Strengths of this study are its multicenter setting with involvement of a consistent multidisciplinary, experienced research staff. In addition, all study procedures were attended by one research fellow to ascertain uniformity throughout all participating centers. Moreover, the laparoscopic gammaprobe was customized with a 30 degree angle on the tip, and using a combined tracer precision of injection and durability of the tracer were assured. Lastly, by including patients diagnosed with high-risk T1b EAC based on histopathological evaluation of an endoscopic resection specimen, we adhered to current clinical practice.

Some limitations should be addressed. Due to the absence of tumor positive SNs, we have no confirmation that we identified the correct lymph nodes as SNs. Even so, the absence of tumor positive lymph nodes confirms the need for tailored treatment for this patient category. Secondly, in one patient that had an incomplete endoscopic resection, final pathology of the surgical resection specimen showed a T3 EAC. Since in this study all patients would be planned for esophagectomy regardless of the SNNS result, an incomplete endoscopic resection was not considered an exclusion criterion. For future studies with additional treatment depending on the SNNS result, only patients with a radical endoscopic resection of T1b EAC will be considered for inclusion. Moreover, patients were not consented for additional invasive procedures, such as separate excision of SNs located outside the standard surgical resection area. Therefore, in the current study, one SN was not approached. Since this supraclavicular SN was located just distally to a tumor negative SN at station 2R, it was decided to closely monitor this lymph node during follow-up and not schedule a separate excision. Lastly, for this pilot feasibility study a small sample size of five patients was considered sufficient. Proper validation of the SNNS technique would be difficult. Such a study would require long-term follow-up in a high number of patients, since only a small number of patients with high-risk T1b EAC will have LNM.

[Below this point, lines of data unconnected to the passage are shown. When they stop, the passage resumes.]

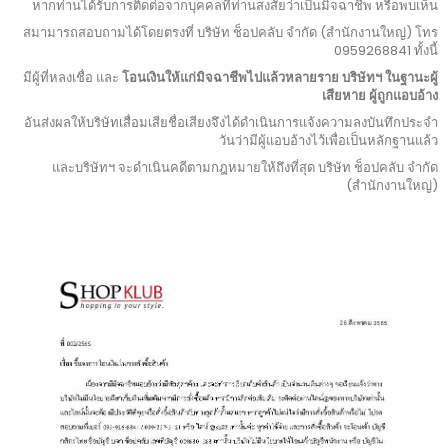
หากท่านได้รับการติดต่อจากบุคคลที่ท่านสงสัยว่าเป็นมิจฉาชีพ หรือพบเห็น
สมามารถสอบถามได้โดยตรงที่ บริษัท ช็อปคลับ จำกัด (สำนักงานใหญ่) โทร
0959268841 ทั้งนี้
มีผู้ที่หลงเชื่อ และ
โอนเงินให้แก่มิจฉาชีพไปแล้วหลายราย บริษัทฯ ในฐานะผู้
เสียหาย ผู้ถูกแอบอ้าง
อันส่งผลให้บริษัทเสื่อมเสียชื่อเสียงจึงได้ดำเนินการแจ้งความลงบันทึกประจำ
วันว่ามีผู้แอบอ้างไว้เพื่อเป็นหลักฐานแล้ว
และบริษัทฯ จะดำเนินคดีตามกฎหมายให้ถึงที่สุด บริษัท ช็อปคลับ จำกัด
(สำนักงานใหญ่)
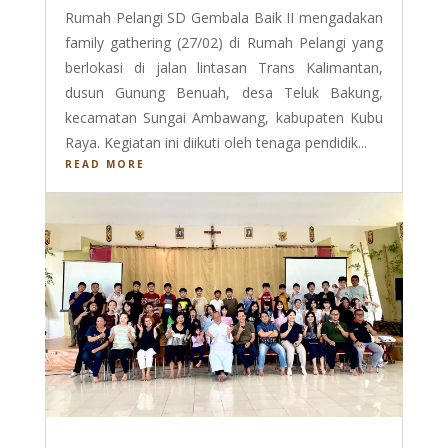
Rumah Pelangi SD Gembala Baik II mengadakan
family gathering (27/02) di Rumah Pelangi yang
berlokasi di jalan lintasan Trans Kalimantan,
dusun Gunung Benuah, desa Teluk Bakung,
kecamatan Sungai Ambawang, kabupaten Kubu
Raya. Kegiatan ini diikuti oleh tenaga pendidik...
READ MORE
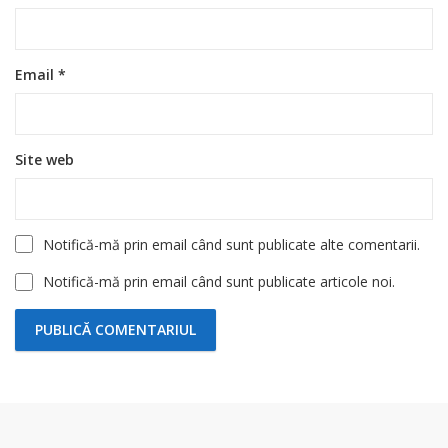
Email
*
Site web
Notifică-mă prin email când sunt publicate alte comentarii.
Notifică-mă prin email când sunt publicate articole noi.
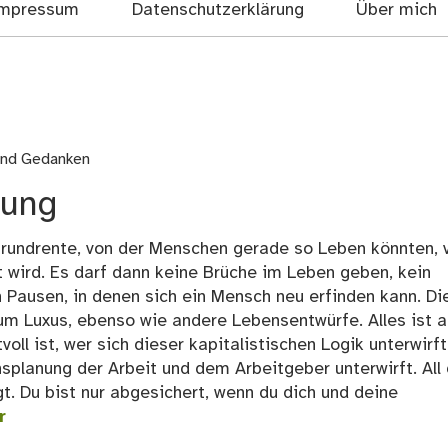
mpressum
Datenschutzerklärung
Über mich
und Gedanken
rung
 Grundrente, von der Menschen gerade so Leben könnten, 
 wird. Es darf dann keine Brüche im Leben geben, kein
n Pausen, in denen sich ein Mensch neu erfinden kann. Di
um Luxus, ebenso wie andere Lebensentwürfe. Alles ist a
oll ist, wer sich dieser kapitalistischen Logik unterwirft
planung der Arbeit und dem Arbeitgeber unterwirft. All 
. Du bist nur abgesichert, wenn du dich und deine
r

Future research should therefore focus on applying this new treatment algorithm (radical endoscopic resection with additional treatment based on the SNNS result) in a prospective series of high-risk T1b EAC patients (Fig. 3). In the majority of patients no tumor positive sentinel nodes will be identified and esophagectomy will thus be omitted. Given the difficulty of proper validation of SNNS, these patients will be monitored closely with stringent endoscopic follow-up including endoscopic ultrasound examination to monitor the occurrence of locoregional recurrence and LNM, as well as the function and motility of the esophagus and quality of life of patients (Netherlands Trial Register; NL8100). In parallel, SNNS will be evaluated in the exceptional patient category of high-risk T1b EAC with clinical suspicion of LNM (clinically staged as T1N1) (Netherlands Trial Register; NL8558). Currently, a wait-and-see policy with only endoscopic follow-up after radical endoscopic resection is also being evaluated (clinicaltrials.gov; NCT03222635). Ultimately, one would want to compare the new treatment algorithm with SNNS to the wait-and-see policy with endoscopic follow-up only in a clinical impact study to evaluate beneficial effects on disease-free and overall survival.

Fig. 3
figure 3

Treatment flowchart for patients with T1 esophageal adenocarcinoma including the potential role of sentinel node navigation surgery

In conclusion, SNNS with technetium-99 m-ICG-nanocolloid seems feasible and safe in patients with high-risk T1b EAC, and might be a suitable strategy to tailor additional treatment after radical endoscopic resection has been performed. ICG seems to be of additive value for localizing peritumoral SNs. Whether this approach can optimize selection for esophagectomy needs to be studied in future research.